Scientists are watching for continuing earthquakes near the volcano’s surface and a particular type of seismic activity that results from fluid moving through rocks. Those clues might signal an eruption, Steele said.
“Mount Rainier has been quiet for a long time, and it would take a lot of pounding away from magma (molten rock) to work its way up toward the summit,” he said.
Mount Rainier is considered the most hazardous of all Cascade Range volcanoes because debris flows could affect thousands of people living in nearby communities, he said.
“We hope to have weeks to months of warning, and perhaps even a year, but volcanoes can move pretty quickly and so we’re always keeping an eye out,” Steele said.
Mount Rainier last erupted about 150 years ago and scientists say it’s likely to erupt again at some point.
The quakes are not related to activity at Mount St. Helens, 50 miles south of Rainier, said seismologist Seth Moran at the U.S. Geological Survey’s Cascades Volcano Observatory in Vancouver, Wash.
Mount St. Helens continued Tuesday to build its lava dome, with molten rock reaching the surface at the rate of seven to eight cubic meters – about one large dump-truck load – per second.
“It’s certainly tempting to think there might be connection,” Moran told the Seattle Post-Intelligencer. “But there’s no evidence of any link between the two. … They have completely separate plumbing systems.”
The magma originates in the same place, deep below the surface.

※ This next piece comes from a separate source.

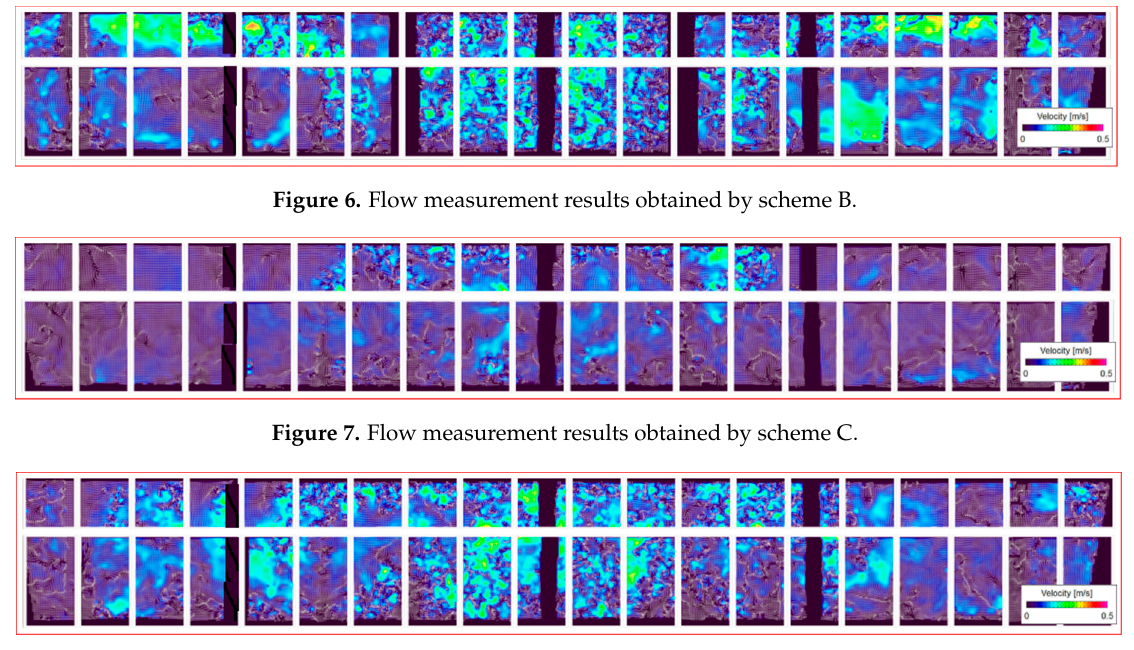
Figure 8. Flow measurement results obtained by scheme D.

West of the Cascade volcanoes, the Juan de Fuca plate is sliding southeast and underneath the North America continental plate. As one plate dives beneath the edge of another, friction and pressure melt rock along the crumbly edges, called subduction zones. Sticky, gassy molten material gets superheated to 1,600 degrees Fahrenheit and tries to shoot up through cracks in the crust.

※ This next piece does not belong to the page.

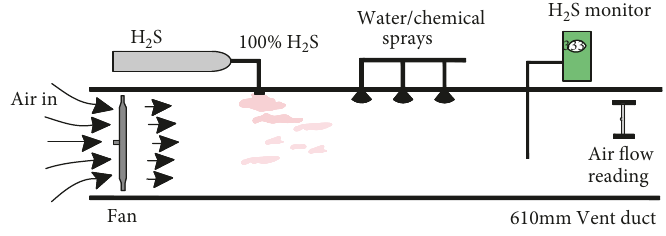
Figure 16: Setup for H 2 S spray tests.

Mount St. Helens rumbled back to life Sept. 23, with shuddering seismic activity that peaked above magnitude 3 as hot magma broke through rocks in its path. Molten rock reached the surface Oct. 11, marking resumption of dome-building activity that had stopped in 1986.
A more explosive eruption, possibly dropping ash within a 10-mile radius of the crater, is possible at any time, scientists have said.